More on Seeing Dead People
I’m starting to think I’m obsessed with seeing dead people. I’m still trying to figure out the depiction of the dead in the Gilgamesh Epic:
to the house whose residents are deprived of light,
where soil is there sustenance and clay their food,
where they are clad like birds in coats of feathers,
and see no light, but dwell in darkness.
(Tablet VII: 187-90; Andrew George’s translation, p. 61)
I’ve finally gotten around to reading Dina Katz’s The Image of the Netherworld in the Sumerian Sources. In a footnote she addresses the mysterious depiction of the dead as “clad like birds in coats of feathers” in Sumerian and Akkadian literature.
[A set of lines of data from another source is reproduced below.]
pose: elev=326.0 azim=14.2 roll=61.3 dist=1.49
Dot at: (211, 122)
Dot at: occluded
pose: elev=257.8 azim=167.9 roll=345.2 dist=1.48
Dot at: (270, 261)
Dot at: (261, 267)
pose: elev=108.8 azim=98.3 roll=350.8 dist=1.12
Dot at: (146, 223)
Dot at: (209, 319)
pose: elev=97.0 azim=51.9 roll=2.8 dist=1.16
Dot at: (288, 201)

The idea that spirits were clad in feathers like birds is perplexing. As far as we can gather from Sumerian literature and archaeological finds, the dead were dressed normally. Perhaps the image of birds derived from the notion that the spirit is in an ethereal state like the wind and by association it blows or flies. (p. 228 n. 92)
Katz’s hypothesis corresponds to one my own musings on the depiction of the dead in Gilgamesh (see previous discussion here).
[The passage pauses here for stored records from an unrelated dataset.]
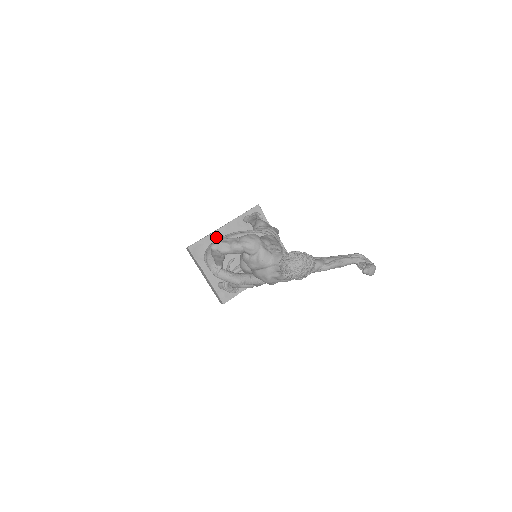
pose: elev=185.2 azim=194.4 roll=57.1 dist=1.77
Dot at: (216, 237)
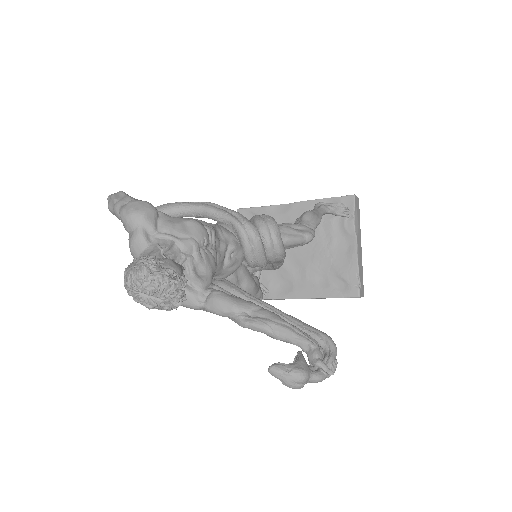
Dot at: (275, 213)
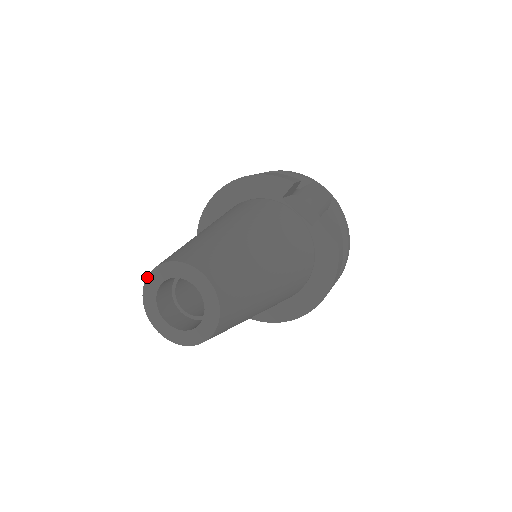
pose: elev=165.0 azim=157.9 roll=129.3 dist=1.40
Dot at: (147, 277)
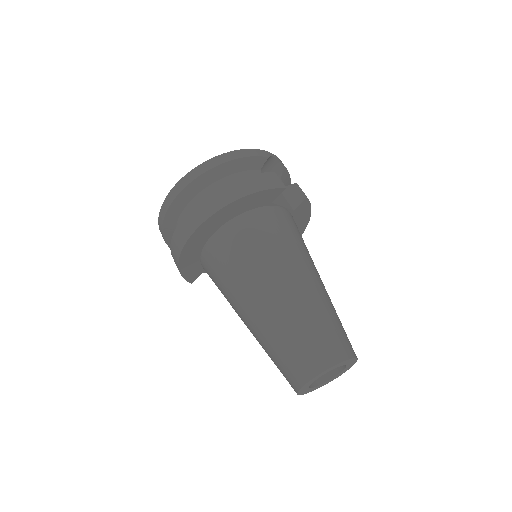
Dot at: (308, 383)
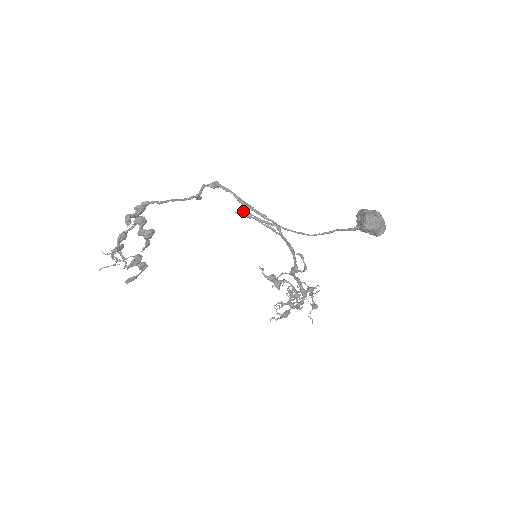
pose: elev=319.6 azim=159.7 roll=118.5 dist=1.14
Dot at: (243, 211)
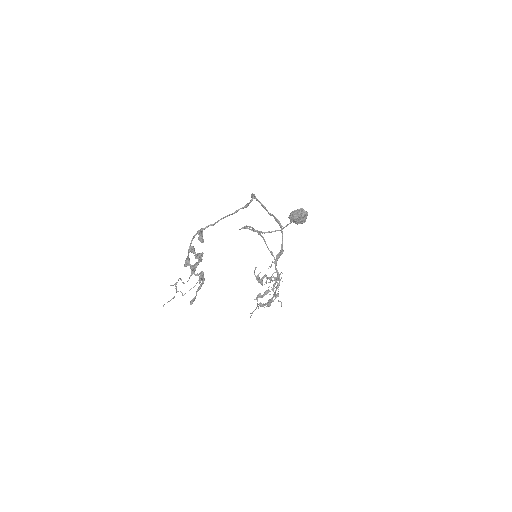
Dot at: (243, 228)
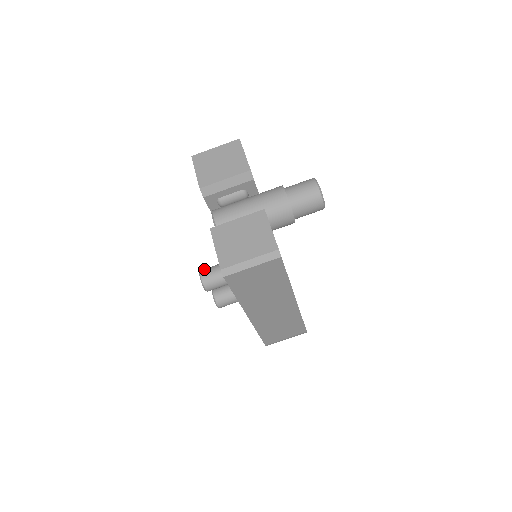
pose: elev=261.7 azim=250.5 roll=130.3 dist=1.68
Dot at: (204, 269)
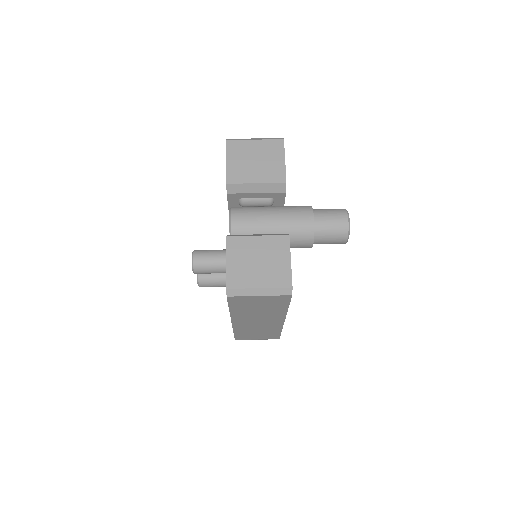
Dot at: (198, 251)
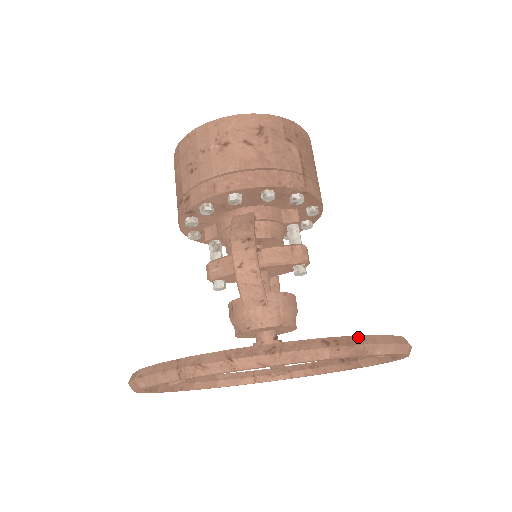
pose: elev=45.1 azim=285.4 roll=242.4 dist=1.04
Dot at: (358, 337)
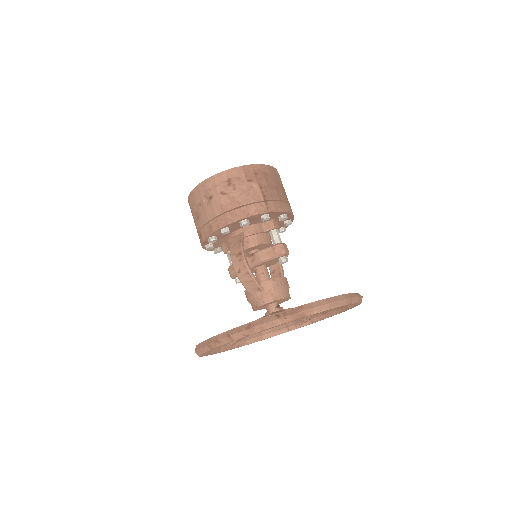
Dot at: (299, 307)
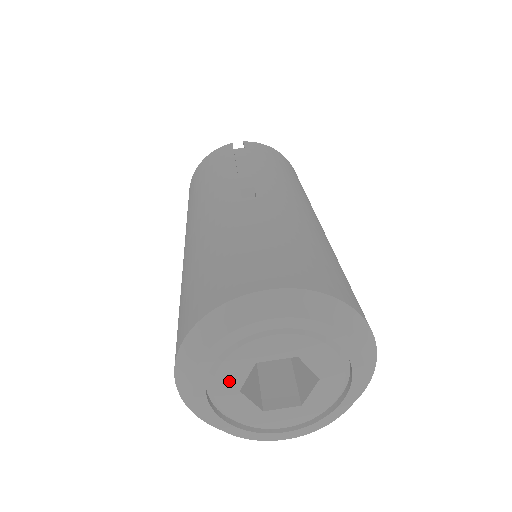
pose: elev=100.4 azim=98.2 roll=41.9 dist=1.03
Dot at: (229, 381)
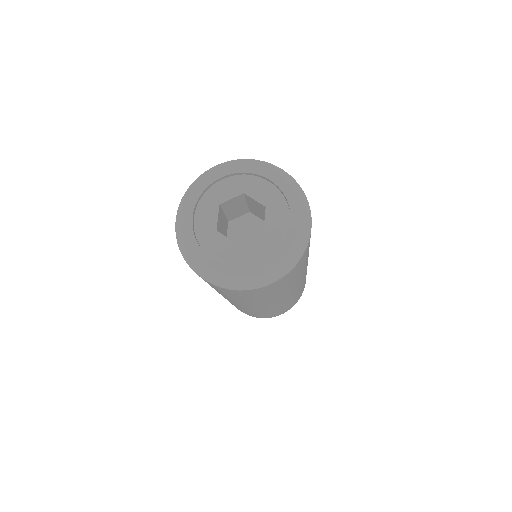
Dot at: (207, 223)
However, I don’t see a lot of evidence for her (and my) theory in Katz’s text. On pp. 337-345 Katz transcribes, translates and comments on six Sumerian incantations against evil Netherworld spirits. None mention bird imagery, blowing or flying. Akkadian descriptions of such Netherworld figures as Ereshkigal and Lamashtu involve avian imagery, but most of this material is later than the Sumerian texts.
Probably it’s best to leave it with Katz’s first comment on these depiction: it certainly is perplexing.